Steve Claridge: Can automated captioning ever work?

Posted on November 9, 2012 by Editor

Way back in 2009 I was ludicrously excited about Google’s effort to provide automatic captioning on Youtube videos. I thought this was going to usher in a new era of across-the-board captioning for all web videos. If Google could produce quality captions automatically and were then prepared to offer that service to all publishers of online video we would have the pick of any video on the Web.

Didn’t happen.

Here we are, almost three years later, still with poor captions on YouTube. Take this Obama video as an example. I can’t really follow that using subtitles, there’s too many missing words and a fair share of wrong ones too. In 2012 captions still have to be created by humans.

I don’t want to get to down on Google because I know how hard speech to text is. We’ve had good speech to text systems for a number of years that use a training phase: you talk to the software and it learns your voice. After learning what you sound like a computer does a very good job of converting your text to speech, but the Google/Youtube task is much harder. 72 hours of video are uploaded to YouTube every minute! There’s no way there’s enough time to teach a computer what all the people in all those videos sound like.

The Obama video should actually be one of the simpler videos to transcribe because, for most of it, there is only one person talking at a time. Things get even harder when multiple people are talking together.

Could automated captioning ever work?

To be fair to Google, what they have right now is hugely impressive from a technical point of view, to be able to interpret any speech without training on specific voices is a big step. But it’s clearly not enough, it’s not making it easy for us to read along.

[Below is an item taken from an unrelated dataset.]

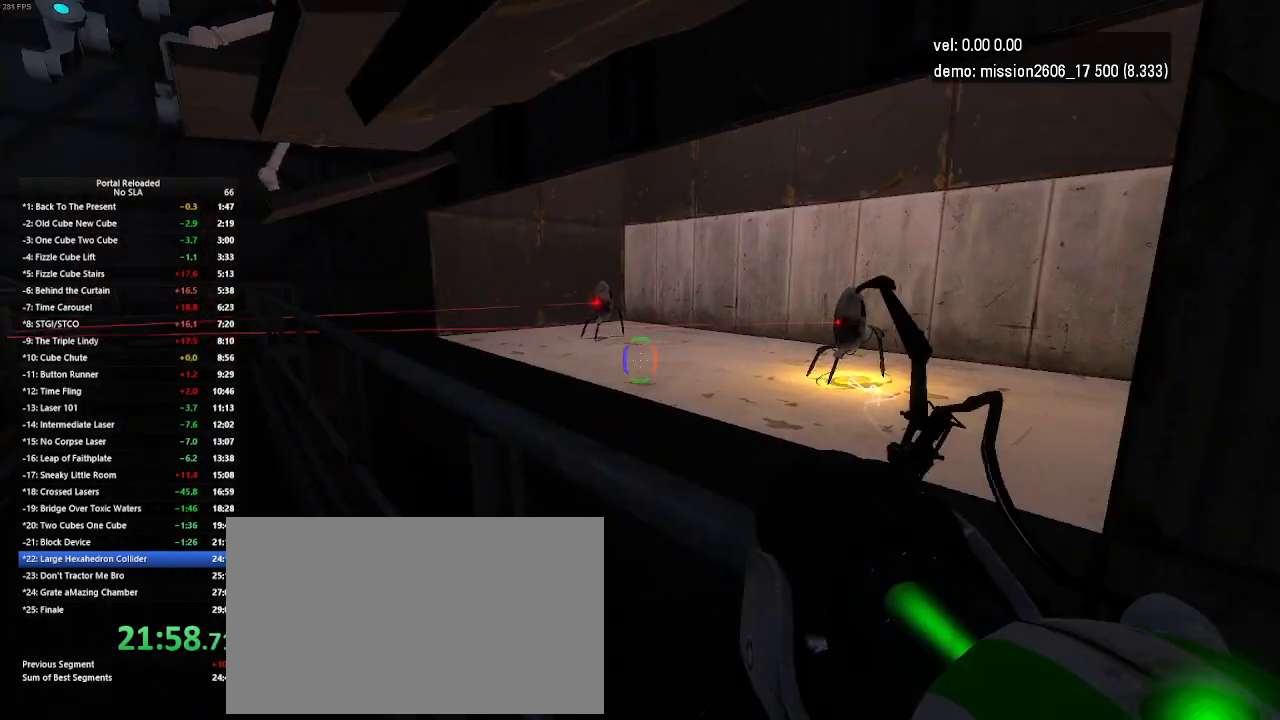
{"keys": [], "mouse": ["left"], "events": [[433, "mouse_left", "down"]]}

I don’t believe that truly automated captioning with enough quality will happen any time soon. The only way I can see this working is to train Google’s computers to understand speech on a grand scale; and to do that we would need a lot of volunteers to manually caption a lot of videos. If we took a sample of, say, one million videos and captioned them all we would have a vast amount of training data for Google to use to automate captioning on other videos. You’d have to train on all different languages, different accents, slang words, people shouting, people whispering, female voices, male voices, yelling – the list goes on and on.

Could that even work? I don’t know. Google has indexed the text of the Web, it has also indexed a vast amount of images and videos, can they index sounds too?

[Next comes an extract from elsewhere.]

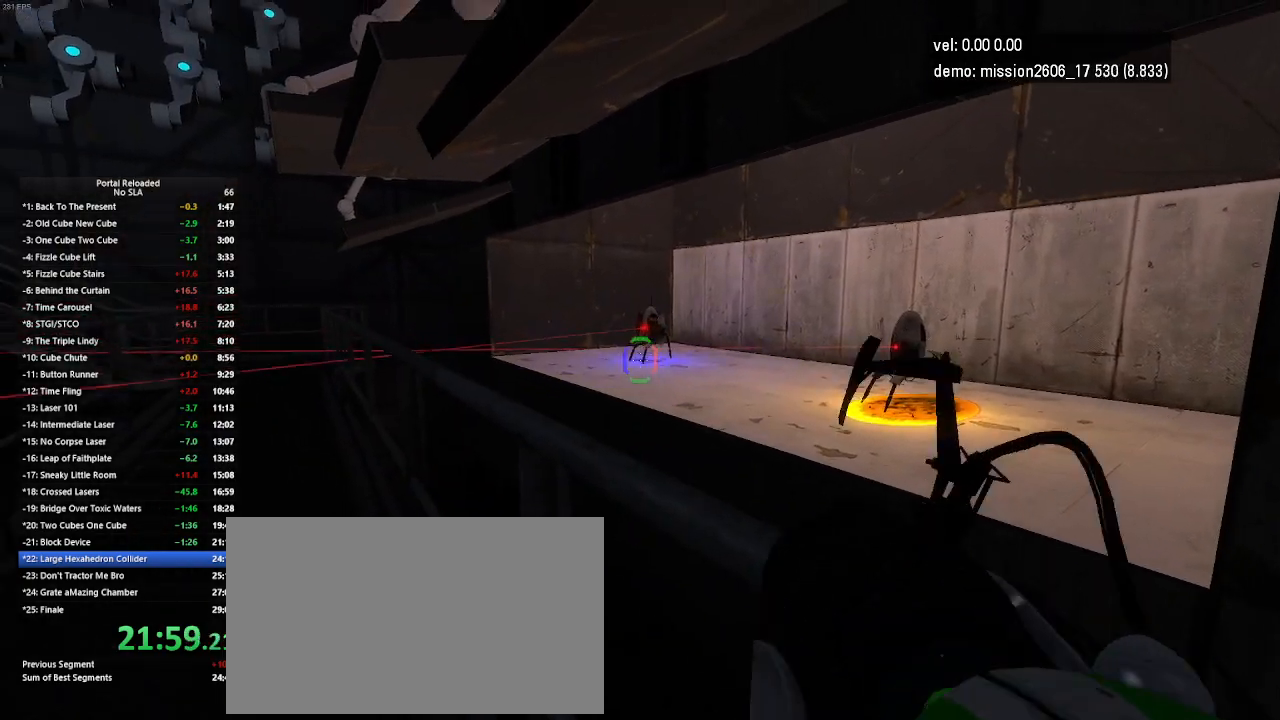
{"keys": ["up"], "mouse": [], "events": [[100, "mouse_left", "up"], [100, "up", "down"]]}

Steve Claridge has been wearing hearing aids for over 30 years. What started off as a minor hearing loss at the age of five is now a severe one, but his hearing aids help a lot. He blogs about all this at www.hearingaidknow.com.

The Limping Chicken is supported by Deaf media company Remark!, provider of sign language services Deaf Umbrella, and the RAD Deaf Law Centre.

Enjoying our eggs? Support The Limping Chicken:

The Limping Chicken is the world's most popular Deaf blog, and is edited by Deaf journalist, screenwriter and director Charlie Swinbourne.

Our posts represent the opinions of blog authors, they do not represent the site's views or those of the site's editor. Posting a blog does not imply agreement with a blog's content. Read our disclaimer here and read our privacy policy here.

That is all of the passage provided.